放送するジャンルも幅広い。「やくならマグカップも 二番窯」は高校の陶芸部の女子生徒の日常を描き、「見える子ちゃん」は、ホラーコメディー。「ロボットもの」では、巨大ロボットで異星人と戦う「メガトン級ムサシ」などがあり、剣と魔法の世界に転生した男が人生をやり直す「無職転生」といった「異世界もの」もある。
「うちの強みは大量の作品。書店で好きな本を選ぶように番組を見てもらいたい」と山下学アニメビジネス局長。放送エリアは東京都と南関東だが、視聴と同時に評価を会員制交流サイト(SNS)で拡散させるファンがおり、作品情報は地方に広がるという。
一九九五年開局のMXが、アニメに力を入れるようになったのは二〇〇〇年以降。当初は「アルプスの少女ハイジ」などの旧作を集中的に放送していたが、徐々に制作者側の信頼を得て新作を放送するようになった。約十年前の放送のデジタル化で受信世帯が増え、多くの視聴者に番組を届ける環境も整った。

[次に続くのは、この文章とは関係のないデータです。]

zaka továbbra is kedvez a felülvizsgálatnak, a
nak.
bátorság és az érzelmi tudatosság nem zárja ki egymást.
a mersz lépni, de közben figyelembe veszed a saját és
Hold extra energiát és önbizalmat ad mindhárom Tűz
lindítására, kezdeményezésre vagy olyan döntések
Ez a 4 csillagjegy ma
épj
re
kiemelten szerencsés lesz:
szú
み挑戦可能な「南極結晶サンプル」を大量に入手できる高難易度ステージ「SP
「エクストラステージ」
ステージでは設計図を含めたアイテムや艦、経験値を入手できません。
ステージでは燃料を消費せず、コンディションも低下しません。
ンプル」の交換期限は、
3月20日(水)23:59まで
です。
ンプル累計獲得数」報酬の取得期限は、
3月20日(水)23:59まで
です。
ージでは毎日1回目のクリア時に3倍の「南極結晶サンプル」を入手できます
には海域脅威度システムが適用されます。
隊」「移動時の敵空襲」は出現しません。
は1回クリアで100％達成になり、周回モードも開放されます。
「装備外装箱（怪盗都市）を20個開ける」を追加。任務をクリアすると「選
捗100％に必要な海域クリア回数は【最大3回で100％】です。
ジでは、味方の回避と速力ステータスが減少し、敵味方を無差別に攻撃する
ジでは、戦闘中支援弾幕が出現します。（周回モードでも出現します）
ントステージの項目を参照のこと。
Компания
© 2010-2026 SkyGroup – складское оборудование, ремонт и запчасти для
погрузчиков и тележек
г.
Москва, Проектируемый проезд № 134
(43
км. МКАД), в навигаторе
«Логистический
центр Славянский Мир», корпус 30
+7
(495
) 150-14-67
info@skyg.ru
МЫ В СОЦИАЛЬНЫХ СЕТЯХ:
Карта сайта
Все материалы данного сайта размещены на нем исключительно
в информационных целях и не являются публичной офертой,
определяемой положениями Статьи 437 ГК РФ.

信頼を得られたのは、キー局では扱いづらいタイトルや内容でも、いい作品と判断すれば修正などを促し放送に持っていく姿勢が一つ。放送局に支払う費用がキー局より安いとされるのも理由とみられ、一〇年度に七十五億円だったMXの売上高は、二〇年度には百三十九億円になった。
アニメに注力する姿勢について、メディア産業論などが専門の大場吾郎・仏教大社会学部教授は「横並び志向が強い地上波で、多様なコンテンツを提供するという点で意義がある」と評価。一方で「放送局の経営も厳しい時代で、将来に向け、自分らしさを育てる必要がある」と指摘する。